Four years ago today I went out to play with the kids and take photos in the snow. Two minutes into it I slipped on smooth ice under the snow and landed on my head and watched the Presidential Inauguration through the fog of a mild concussion (Hillary Clinton, I feel your pain). Sometimes it still hurts on that spot at the back of my head, and it hurts, too, to know that not everything has gone as well as we had hoped over the last four years. We feel more divided and less safe and we are still at war, but we seem to be making progress in a lot of important areas even as we fall behind in others.
In 2009, we were elated at the historical significance of Barack Obama’s election and also in survival mode from the Great Recession. Then, we were looking at some huge milestones for our kids and wondering how we would survive those. Now, we are satisfied from having accomplished so much, proud of our children, but weary and a little worried about the world we are handing to them.
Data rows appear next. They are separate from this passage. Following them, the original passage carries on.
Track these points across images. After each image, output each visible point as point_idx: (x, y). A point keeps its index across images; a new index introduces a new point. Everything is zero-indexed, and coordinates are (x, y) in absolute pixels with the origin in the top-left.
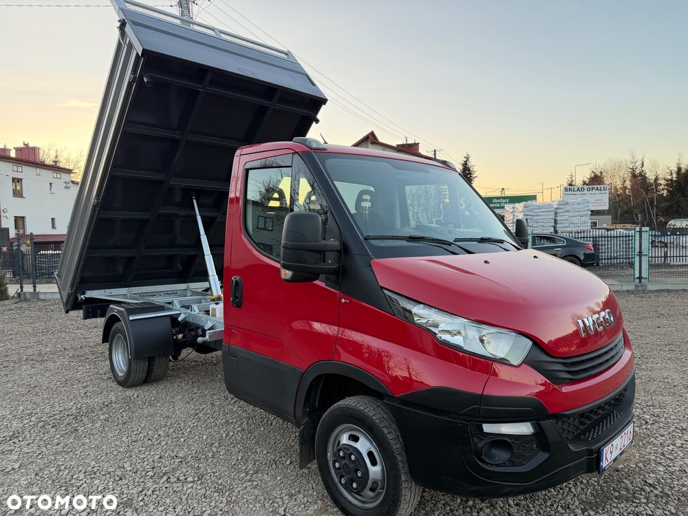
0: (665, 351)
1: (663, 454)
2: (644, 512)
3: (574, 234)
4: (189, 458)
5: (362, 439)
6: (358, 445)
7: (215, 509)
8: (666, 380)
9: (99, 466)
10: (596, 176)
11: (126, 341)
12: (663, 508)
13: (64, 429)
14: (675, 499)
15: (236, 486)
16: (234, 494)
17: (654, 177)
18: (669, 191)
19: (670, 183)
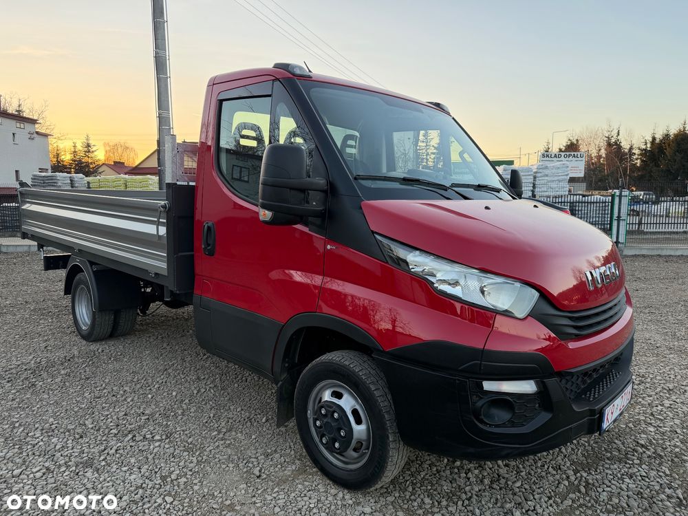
0: (644, 313)
1: (652, 414)
2: (638, 474)
3: (551, 199)
4: (157, 415)
5: (346, 396)
6: (341, 403)
7: (185, 470)
8: (649, 341)
9: (58, 423)
10: (572, 144)
11: (90, 292)
12: (657, 470)
13: (21, 383)
14: (669, 460)
15: (207, 445)
16: (206, 453)
17: (628, 147)
18: (642, 161)
19: (644, 152)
It is a new kind of uncertainty, informed by the realization that talking about peace and compromise are so much easier than accomplishing them – and we really thought we knew that. Sometimes it’s like the 1970s all over again, just with better clothes and more cynicism (which I didn’t think was possible).
I still have high hopes for our President, still feel the same thrill at seeing the monuments and marble corridors in Washington that we have visited a few times in recent years, still look ahead optimistically to the next milestones for our family. And I still walk very gingerly in the snow.